Hebi (ヘビ) is Musica's right-hand man and second in command of the Silver-Rhythm gang, a motley crew of thieves and brigands, but are nonetheless loyal to Musica. He and the rest of the Silver-Rhythm gang occasionally join and help out Haru's group with their state-of-the-art air ship, the "Silver Knights" gained from ill-gotten wealth. He also knows a lot about animals. However, when questioned as to what Plue was, he was clueless and turned away. He has a tattoo on his head that says "snake". Hebi and the rest of the gang appear during the final fight to assist Haru and gang in reaching the Star Memory.

===Jeid===
Jeid (ジェイド, Jeido) is one of the four main generals in the Imperial Army and the older brother of Jegan of the Oracion Six. He convinces Jegan to live the right way and is distraught when the village they inhabit is destroyed and Jegan is killed attempting to protect the woman who saved him after his and let's battle. With that, he resolves to destroy Demon Card. He later assists the Rave Warriors in the final battle against Demon Card.

===Jellybone===
Jellybone (ジェリー・ボーン, Jerī Bōn) is a doctor who was the only person close to Belnika prior to meeting the Rave Warriors and looked after her during her Etherion experiments. After Hardner revealed his evil intentions to Belnika, he was taken hostage to force Belnika to cooperate with his plans.
────
| Activities |
A – List every named group or organization that the character profiles mention.
B – Pick up the character profiles after their final sentence and write the next part.
The data after this point is separate material and unrelated to the character profiles.
────
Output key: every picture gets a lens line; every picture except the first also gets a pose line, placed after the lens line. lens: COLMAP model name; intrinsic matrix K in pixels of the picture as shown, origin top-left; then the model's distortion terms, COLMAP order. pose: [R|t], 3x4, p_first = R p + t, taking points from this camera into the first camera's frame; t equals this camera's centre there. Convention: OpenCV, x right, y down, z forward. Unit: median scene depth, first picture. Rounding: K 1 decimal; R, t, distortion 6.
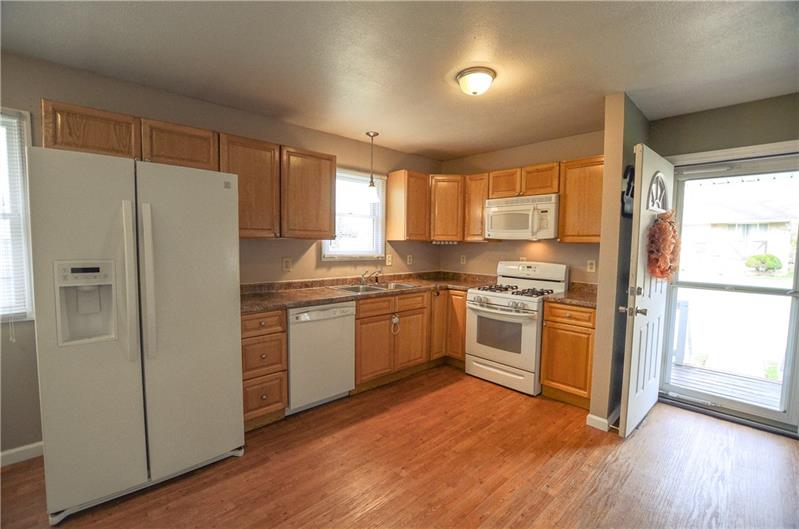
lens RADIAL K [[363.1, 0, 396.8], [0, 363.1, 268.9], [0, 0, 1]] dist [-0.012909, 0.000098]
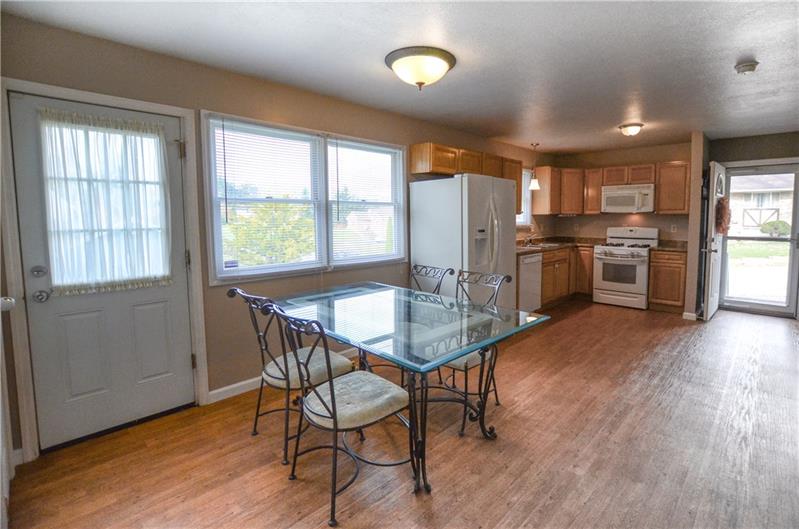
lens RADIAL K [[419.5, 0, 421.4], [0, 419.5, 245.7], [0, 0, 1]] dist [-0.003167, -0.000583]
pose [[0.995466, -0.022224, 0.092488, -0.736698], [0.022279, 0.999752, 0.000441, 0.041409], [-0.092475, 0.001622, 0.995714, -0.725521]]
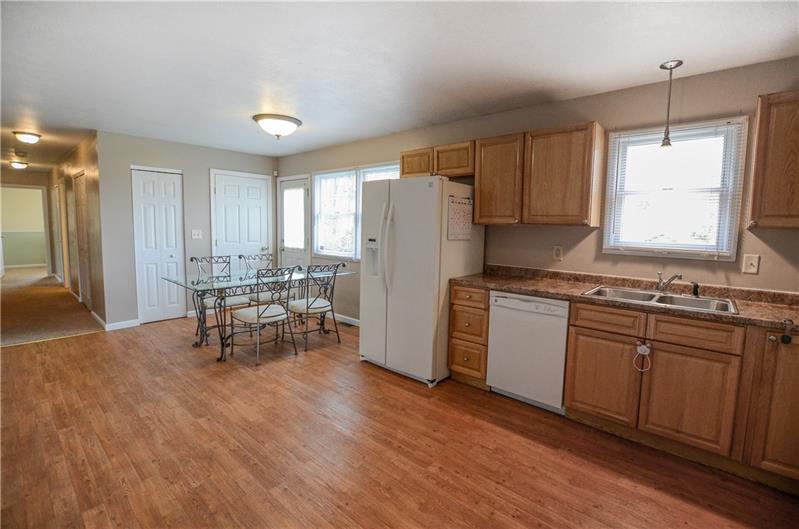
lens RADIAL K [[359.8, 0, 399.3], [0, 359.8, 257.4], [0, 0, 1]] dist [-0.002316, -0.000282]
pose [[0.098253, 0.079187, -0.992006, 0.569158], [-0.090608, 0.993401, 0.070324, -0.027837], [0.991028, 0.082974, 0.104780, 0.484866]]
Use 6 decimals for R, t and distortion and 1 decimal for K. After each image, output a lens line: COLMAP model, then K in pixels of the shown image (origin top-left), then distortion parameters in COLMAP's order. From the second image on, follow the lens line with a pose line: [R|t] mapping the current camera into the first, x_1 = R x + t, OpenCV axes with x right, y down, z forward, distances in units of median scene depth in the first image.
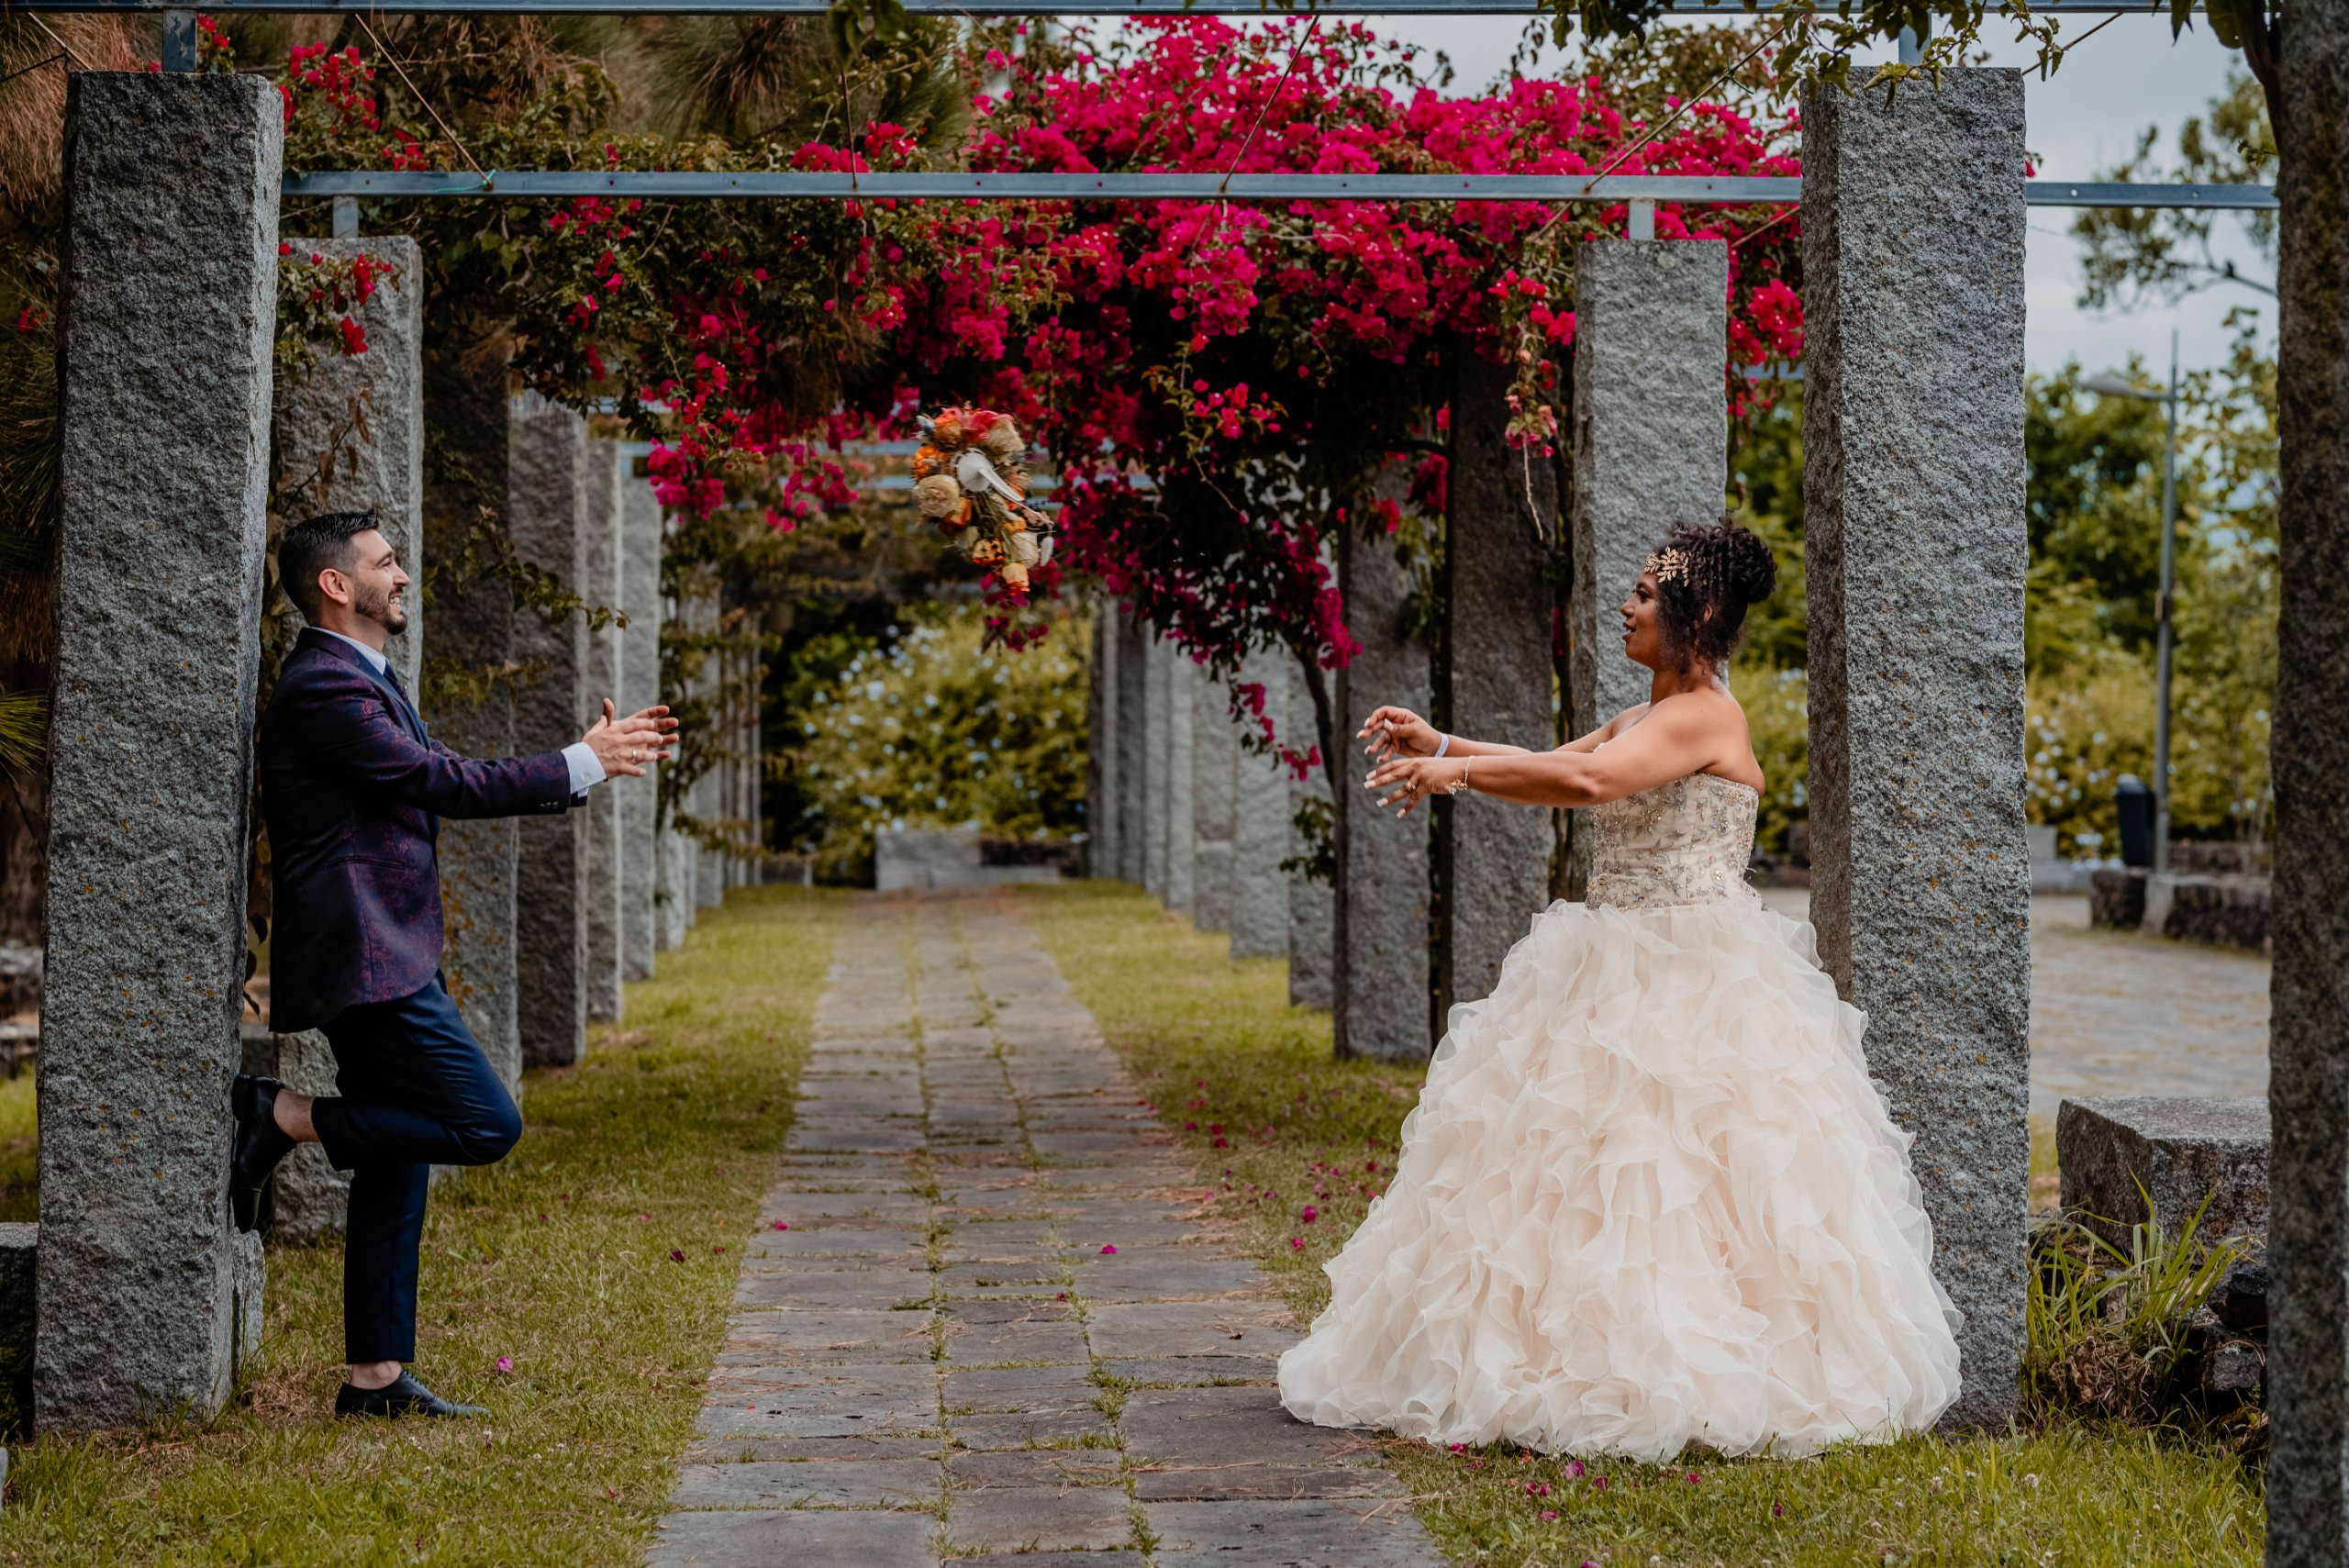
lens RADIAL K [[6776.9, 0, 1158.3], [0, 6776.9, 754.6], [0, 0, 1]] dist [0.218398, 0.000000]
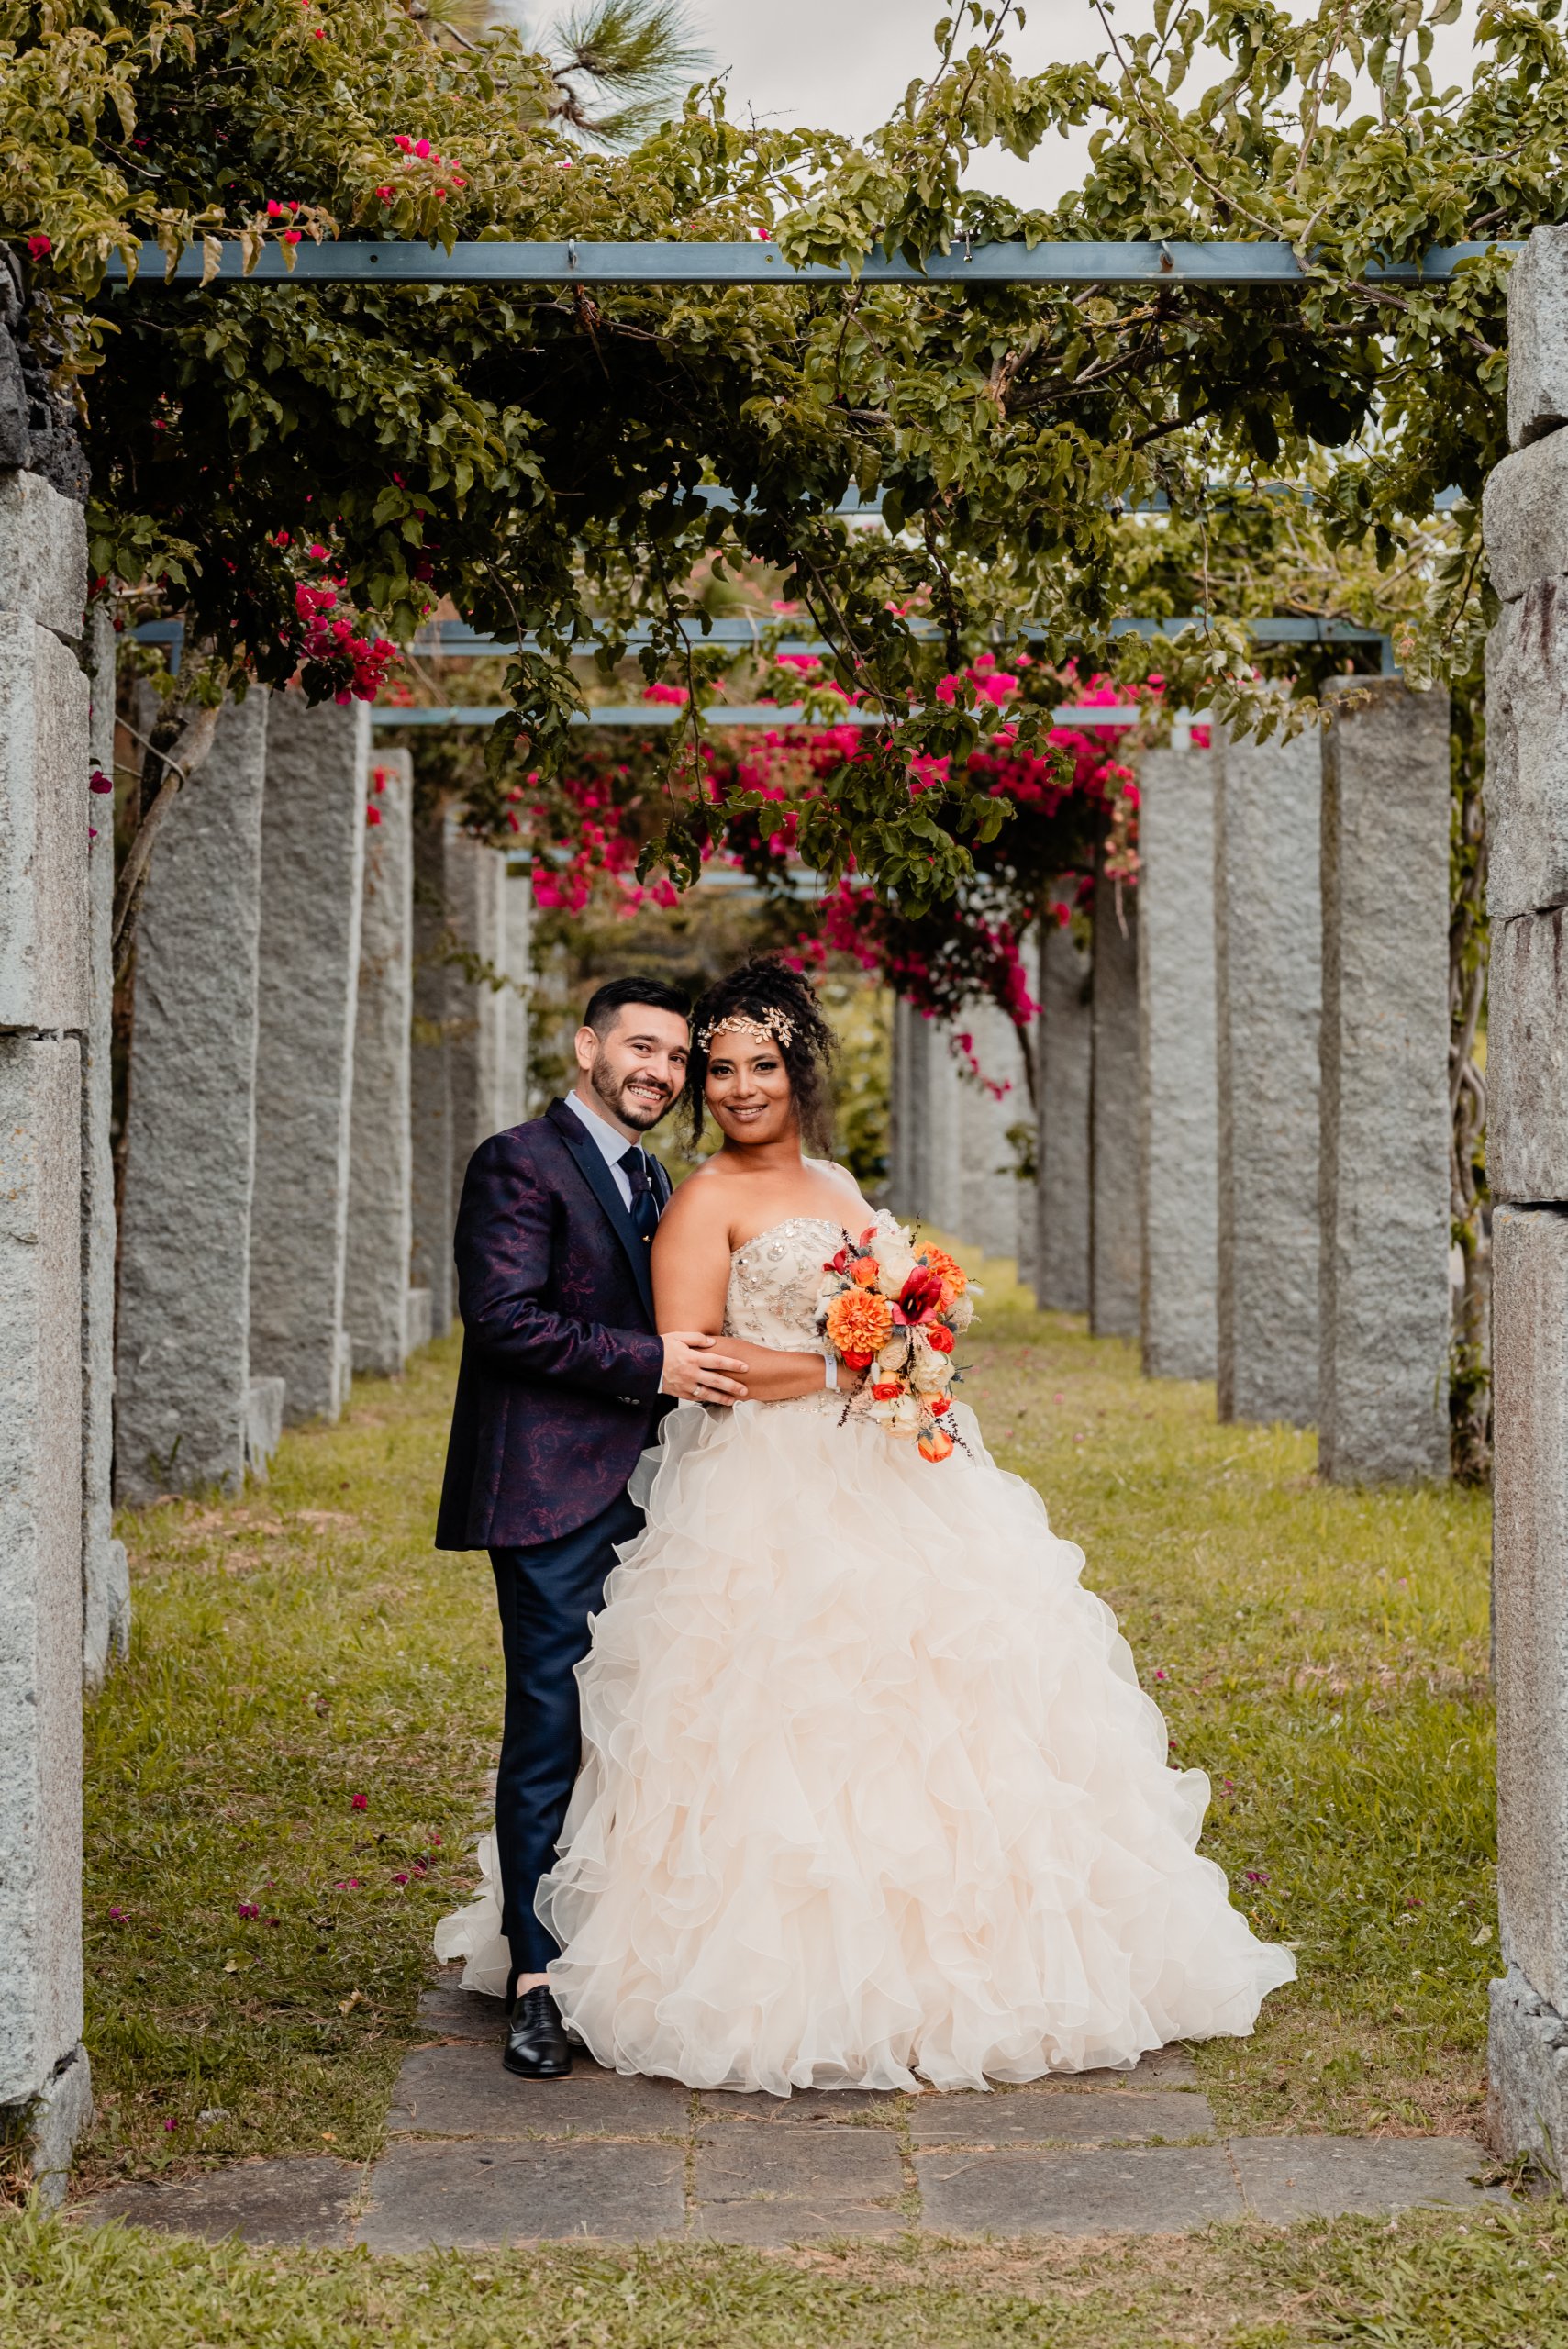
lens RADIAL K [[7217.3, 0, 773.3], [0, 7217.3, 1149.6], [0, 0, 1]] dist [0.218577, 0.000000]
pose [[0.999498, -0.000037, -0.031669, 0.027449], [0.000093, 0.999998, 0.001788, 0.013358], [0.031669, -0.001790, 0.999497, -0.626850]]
────
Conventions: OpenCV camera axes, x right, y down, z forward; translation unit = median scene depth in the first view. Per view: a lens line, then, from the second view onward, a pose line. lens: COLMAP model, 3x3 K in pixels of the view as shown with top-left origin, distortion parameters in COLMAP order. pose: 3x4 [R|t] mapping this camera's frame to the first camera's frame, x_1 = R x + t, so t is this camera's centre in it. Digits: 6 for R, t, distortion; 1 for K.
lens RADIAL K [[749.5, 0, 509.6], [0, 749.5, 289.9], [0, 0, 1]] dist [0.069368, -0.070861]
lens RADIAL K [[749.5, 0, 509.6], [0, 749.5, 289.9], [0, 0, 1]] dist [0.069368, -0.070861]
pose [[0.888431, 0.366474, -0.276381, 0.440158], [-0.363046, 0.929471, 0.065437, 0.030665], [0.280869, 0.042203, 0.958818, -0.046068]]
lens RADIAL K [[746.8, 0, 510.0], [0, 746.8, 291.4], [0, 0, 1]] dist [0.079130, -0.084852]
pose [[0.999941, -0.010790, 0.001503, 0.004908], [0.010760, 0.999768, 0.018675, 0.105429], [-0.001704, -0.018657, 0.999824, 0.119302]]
────
| Exercise responses |
A – Silver-Rhythm gang, Imperial Army, Oracion Six, Demon Card, Rave Warriors

B –
===Jiggle Butt Gang===
Jiggle Butt Gang (ケツプリ団, Ketsupuri-dan) are three hopeless robbers who have absolutely no talent in robbing, they have comically large behinds which they jiggle when excited. Their leader, named Wonderful Gocch (ワンダフル・ゴッチ, Wandafuru Gotchi), has an affinity with Plue. In the Fairy Tail anime series, the Jiggle Butt Gang make appearances in the filler "Key of the Starry Sky arc". They also make a cameo appearance in Episode 37 of the anime series GetBackers without their trademark skintight suits and big butts as they wore Hawaiian collared suits and they are chasing Natsumi as a retrieval expert before they are later subdued by Kazuki Fuchouin with his strings to save Natsumi.

===Lance===
Lance (ランス, Ransu) is the Commander of the 17th unit of Demon Card soldiers, he wields the Beast Sword, forged by Galein Musica. It allows him to create illusions at his will. His Dark Bring (DB) allows him to make his illusions real. Somewhat of a psychopath, he captured Elie and injured Hamrio Musica in Volume 2, and was defeated by Haru in Volume 3. He was responsible for killing Musica's family.

===Lazenby===
Lazenby (レイゼンビー, Reizenbī) the White Flame was formerly a misguided member of the Imperial Guardians under Deep Snow. He wears a superhero mask and an accessory that makes him appear to have four arms and resembles the build of a typical superhero. He supports justice to his highest extent capable. When it comes to abilities, he can perform many white flame techniques and special punch moves. After being defeated by Shuda, he finds out that he was misguided by Demon Card to think the Rave Master is evil and becomes a comic ally to the Rave Warriors.

===Levin Glory===
Levin Glory (レビン・グローリー, Rebin Gurōrī) is the future son of Haru and Elie who looks a lot like them, he is featured in the Rave 0077 mini chapters of the manga. He is constantly left home alone and is often seen engaging in ridiculous antics with his babysitter Nakajima.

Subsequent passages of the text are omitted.